If you’re like most people, you haven’t heard all this. You have heard, instead, that almost all scientists are in basic agreement with Al Gore and with a UN agency called the Intergovernmental Panel on Climate Change, which is coordinating much of the research on climate change. You have probably also heard that 2000 or 2500 top scientists in the climate change field support the man-made climate change hypothesis. This figure of 2000 to 2500 top scientists has been cited literally thousands of times in the press. This is the main reason that the press provides for there being a consensus on climate change.
Who exactly are these 2500 scientists? To find out, I wrote the Secretariat of the United Nation’s Intergovernmental Panel on Climate Change, asking for their names and contact information. The Secretariat wrote back saying that the names are not public but that, in any case, the 2500 scientists were reviewers, not endorsers. These are not endorsers! These scientists are merely people who had offered their professional opinions on one or more of the numerous studies that had gone into the mix. Many agreed. Many, I knew, disagreed, because among the people I had profiled were some of the 2500 reviewers.
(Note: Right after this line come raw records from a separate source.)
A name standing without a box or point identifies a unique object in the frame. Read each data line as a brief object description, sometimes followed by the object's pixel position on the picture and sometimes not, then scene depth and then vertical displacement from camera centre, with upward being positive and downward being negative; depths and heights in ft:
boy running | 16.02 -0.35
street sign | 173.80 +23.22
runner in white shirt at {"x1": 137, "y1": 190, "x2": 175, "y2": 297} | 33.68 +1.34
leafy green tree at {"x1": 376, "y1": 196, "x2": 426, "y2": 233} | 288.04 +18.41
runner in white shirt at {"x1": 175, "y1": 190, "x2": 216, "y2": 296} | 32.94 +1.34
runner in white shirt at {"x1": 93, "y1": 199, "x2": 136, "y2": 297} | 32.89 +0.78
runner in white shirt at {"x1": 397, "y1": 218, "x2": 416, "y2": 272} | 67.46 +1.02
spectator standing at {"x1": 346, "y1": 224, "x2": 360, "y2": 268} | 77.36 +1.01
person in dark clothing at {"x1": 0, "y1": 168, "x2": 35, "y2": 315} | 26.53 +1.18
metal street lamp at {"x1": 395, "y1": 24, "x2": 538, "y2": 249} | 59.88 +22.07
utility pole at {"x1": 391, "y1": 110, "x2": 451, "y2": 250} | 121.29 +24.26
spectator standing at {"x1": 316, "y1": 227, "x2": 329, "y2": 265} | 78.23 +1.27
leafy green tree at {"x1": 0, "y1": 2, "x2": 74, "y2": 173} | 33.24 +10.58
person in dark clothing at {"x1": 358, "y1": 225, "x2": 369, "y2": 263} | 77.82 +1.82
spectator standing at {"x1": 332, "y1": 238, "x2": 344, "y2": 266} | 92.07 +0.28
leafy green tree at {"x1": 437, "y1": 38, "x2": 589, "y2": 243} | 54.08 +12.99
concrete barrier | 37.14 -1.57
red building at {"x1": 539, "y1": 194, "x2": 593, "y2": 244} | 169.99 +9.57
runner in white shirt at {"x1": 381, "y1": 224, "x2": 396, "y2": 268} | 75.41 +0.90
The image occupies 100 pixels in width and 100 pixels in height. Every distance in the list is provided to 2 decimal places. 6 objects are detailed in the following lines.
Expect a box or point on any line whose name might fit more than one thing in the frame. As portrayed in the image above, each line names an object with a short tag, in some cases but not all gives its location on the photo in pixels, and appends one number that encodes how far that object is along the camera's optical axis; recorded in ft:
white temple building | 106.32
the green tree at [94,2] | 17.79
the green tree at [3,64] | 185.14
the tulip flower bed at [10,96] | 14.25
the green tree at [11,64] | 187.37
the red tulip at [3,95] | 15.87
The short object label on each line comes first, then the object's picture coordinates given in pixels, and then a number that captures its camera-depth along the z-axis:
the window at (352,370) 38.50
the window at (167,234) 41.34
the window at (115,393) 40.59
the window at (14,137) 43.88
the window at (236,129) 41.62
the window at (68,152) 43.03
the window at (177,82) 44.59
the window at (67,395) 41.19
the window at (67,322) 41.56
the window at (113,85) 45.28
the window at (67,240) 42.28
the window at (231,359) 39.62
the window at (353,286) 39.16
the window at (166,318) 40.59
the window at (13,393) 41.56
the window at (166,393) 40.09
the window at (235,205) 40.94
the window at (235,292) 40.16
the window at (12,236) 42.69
In other words, you’ve been had. And our governments have been had. There is no basis at all for the claim that there is a scientific consensus on climate change. The 2500 are not endorsers. They haven’t even been asked to endorse the UN conclusions. There is not only no consensus, there is no concrete evidence for harmful manmade climate change. There are only models, predicting what will happen to the climate 50 or 100 years from now, when the weatherman can’t even predict what will happen a few days from now. The most that can be fairly said is that there is a possibility — as yet unproven — that man is affecting the climate in a harmful way.
And yet, on the basis of no reliable evidence, and ignorance of the facts in the extreme, governments are making investments of billions upon billions of dollars. In Ontario, in our ignorance, we are abandoning coal plants, including some of the cleanest ones on the continent. We are reinvesting in nuclear, the cause of Ontario Hydro’s bankruptcy, and the potential cause of another bankruptcy in future.
This way lies madness. A sane energy policy would see an abandonment of nuclear in favour of clean coal technologies that can become much cleaner still. Clean coal has become both cheap and environmentally attractive, as well as conservation and some renewables. The sanest energy policy of all would be for the government to get our of the energy business and do what the UK did in 1989 — privatize the works and let the competitive market sort out the winners from the losers. As in the UK, the big loser in Ontario would be the nuclear industry. The big winners — and this would be very good news indeed — would be the taxpayers, the ratepayers and the environment.